Иво на секунду умолк, перевел дыхание. Скверно сложил губы, затем смочил их. А затем уже продолжил толковать.

— В семнадцать я жестоко расправился с группой людей. Уроды, самые обычные. Они хотели изнасиловать девочку, а я проходил рядом. Не смог сдержать гнева и, обратив глаза черным, быстро приблизился, затем одному отсек конечности, другому отрубил голову, третьего заколол, а четвертому с пятым вырвал сердца. Девочка была напугана, и мне повезло, что она не видела черных глаз и то, как я нечеловечески перемещаюсь в пространстве. Лишь это меня спасло. Добрый человек тогда вновь нашел меня, потому что я отошел от дружины. И, когда увидел то кровавое месиво, я впервые узрел, как он ужаснулся от чего-то в этой в жизни. Тогда этот добрый человек сказал мне, что, если и убиваешь, делай это менее жестоко и так, чтобы жертва не страдала. «Убивай, как человек, а не как зверь», — до сих пор помню эту фразу. Тем не менее, за спасение девочки он меня поблагодарил. А сама девочка боялась меня больше, чем тех уродов, мне кажется.

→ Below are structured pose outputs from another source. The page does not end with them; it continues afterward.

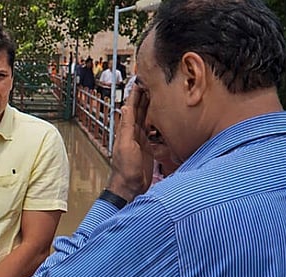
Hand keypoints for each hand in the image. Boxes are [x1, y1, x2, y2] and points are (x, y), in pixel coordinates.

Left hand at [108, 84, 153, 200]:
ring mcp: (140, 140)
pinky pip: (152, 129)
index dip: (135, 94)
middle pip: (139, 110)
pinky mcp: (147, 147)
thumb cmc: (126, 170)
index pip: (131, 108)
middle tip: (152, 82)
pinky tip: (161, 115)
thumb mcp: (126, 146)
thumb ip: (126, 127)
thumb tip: (125, 107)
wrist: (130, 187)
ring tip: (158, 93)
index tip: (140, 80)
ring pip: (146, 118)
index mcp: (126, 131)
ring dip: (150, 106)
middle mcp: (132, 133)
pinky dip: (155, 120)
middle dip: (144, 96)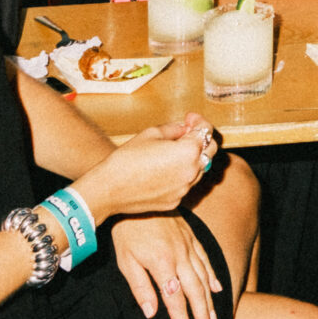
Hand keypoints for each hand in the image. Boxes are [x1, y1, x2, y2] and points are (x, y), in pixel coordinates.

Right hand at [73, 116, 216, 223]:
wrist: (107, 190)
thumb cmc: (126, 159)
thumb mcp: (150, 134)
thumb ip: (174, 128)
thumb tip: (185, 128)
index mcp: (188, 152)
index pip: (206, 131)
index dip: (199, 121)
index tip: (190, 118)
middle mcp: (192, 171)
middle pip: (210, 151)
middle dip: (202, 139)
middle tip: (186, 132)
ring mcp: (185, 188)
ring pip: (200, 169)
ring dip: (194, 158)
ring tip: (175, 151)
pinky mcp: (176, 200)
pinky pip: (186, 184)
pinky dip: (183, 174)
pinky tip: (166, 169)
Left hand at [113, 210, 223, 318]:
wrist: (136, 199)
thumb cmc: (126, 233)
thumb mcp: (126, 261)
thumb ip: (140, 287)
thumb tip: (152, 313)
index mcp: (162, 265)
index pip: (175, 301)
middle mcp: (180, 257)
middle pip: (195, 292)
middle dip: (201, 316)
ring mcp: (189, 247)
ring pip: (204, 278)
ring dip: (209, 301)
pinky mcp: (191, 238)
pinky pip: (206, 259)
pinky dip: (213, 275)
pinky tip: (218, 288)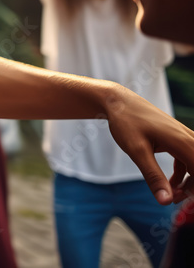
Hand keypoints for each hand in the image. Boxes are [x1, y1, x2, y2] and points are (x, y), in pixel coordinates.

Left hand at [105, 86, 193, 203]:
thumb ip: (153, 176)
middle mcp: (188, 138)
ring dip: (188, 183)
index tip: (177, 199)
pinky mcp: (177, 138)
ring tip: (171, 196)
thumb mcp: (137, 151)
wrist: (118, 101)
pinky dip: (182, 174)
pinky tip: (170, 184)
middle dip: (192, 188)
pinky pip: (188, 160)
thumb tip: (165, 201)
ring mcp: (184, 137)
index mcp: (183, 142)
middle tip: (173, 199)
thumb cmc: (126, 122)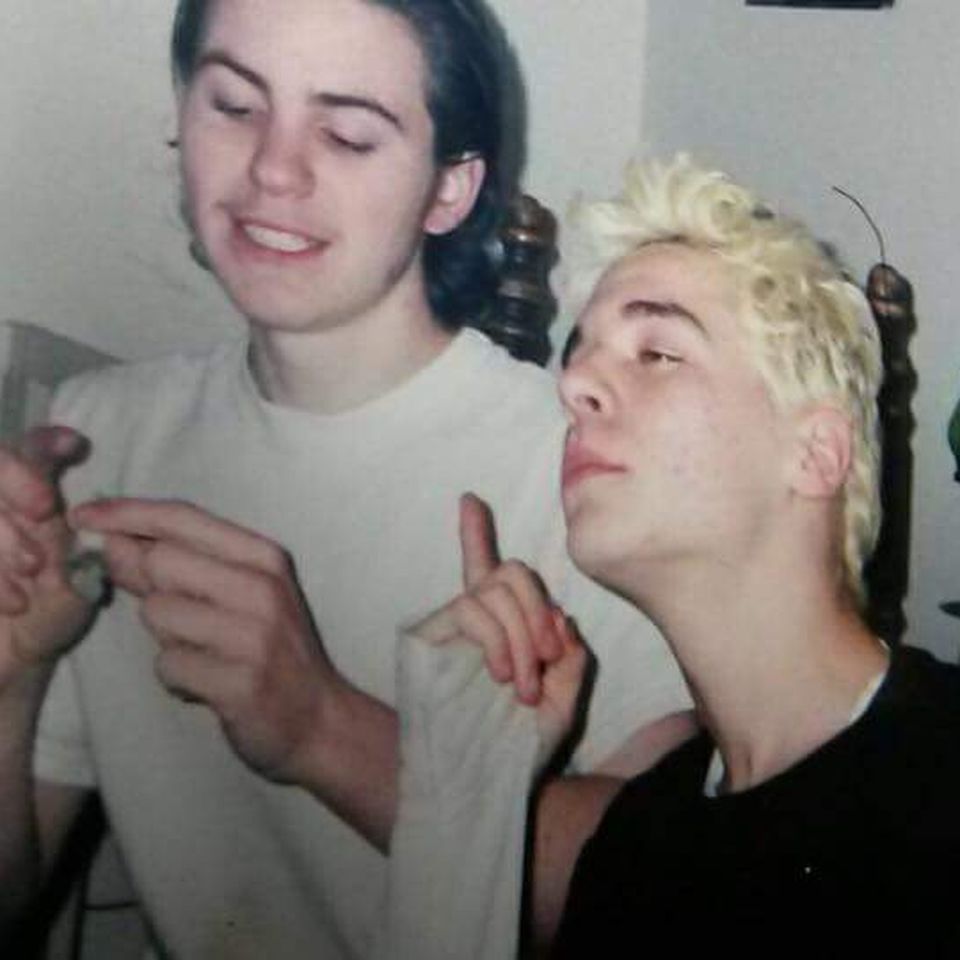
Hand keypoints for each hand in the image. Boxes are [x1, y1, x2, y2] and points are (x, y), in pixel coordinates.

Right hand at [0, 426, 96, 685]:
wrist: (10, 656)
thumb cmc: (53, 608)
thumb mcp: (81, 577)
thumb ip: (93, 543)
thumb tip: (110, 518)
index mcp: (34, 495)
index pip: (34, 449)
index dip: (48, 442)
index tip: (74, 446)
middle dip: (16, 476)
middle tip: (42, 506)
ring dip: (3, 533)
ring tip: (33, 569)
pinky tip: (15, 601)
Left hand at [70, 498, 336, 782]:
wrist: (319, 718)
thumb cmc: (272, 649)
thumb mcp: (238, 594)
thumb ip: (178, 566)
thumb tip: (115, 539)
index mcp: (264, 557)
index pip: (183, 518)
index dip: (126, 512)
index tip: (83, 514)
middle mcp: (262, 588)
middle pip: (161, 561)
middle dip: (151, 588)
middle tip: (179, 616)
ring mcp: (253, 635)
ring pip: (158, 614)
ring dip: (166, 638)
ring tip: (203, 653)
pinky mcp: (239, 682)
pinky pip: (167, 665)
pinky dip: (176, 677)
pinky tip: (206, 683)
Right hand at [411, 493, 587, 759]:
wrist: (486, 784)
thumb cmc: (523, 747)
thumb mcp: (565, 698)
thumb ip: (569, 654)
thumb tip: (560, 614)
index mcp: (502, 630)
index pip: (491, 573)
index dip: (475, 535)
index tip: (468, 499)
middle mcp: (471, 620)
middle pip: (511, 573)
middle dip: (537, 611)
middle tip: (546, 659)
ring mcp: (447, 625)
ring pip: (497, 591)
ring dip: (521, 637)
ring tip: (523, 686)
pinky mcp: (427, 635)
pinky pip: (474, 610)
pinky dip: (500, 641)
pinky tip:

— Продолжай, сын Иво Эль Гарден.

— Продолжаю, отец. С того времени все мои убийства и согрешения лишь приумножались. Но есть главное, от которого даже моя душа начала болеть. Я должен прогнать отродье, сильнейшее отродье. То, что убило, но не изгнало. Но я не успеваю, и не могу его найти. Из-за этого слишком много людей пострадало и страдает по сей день. Из-за этого брат по духу убит…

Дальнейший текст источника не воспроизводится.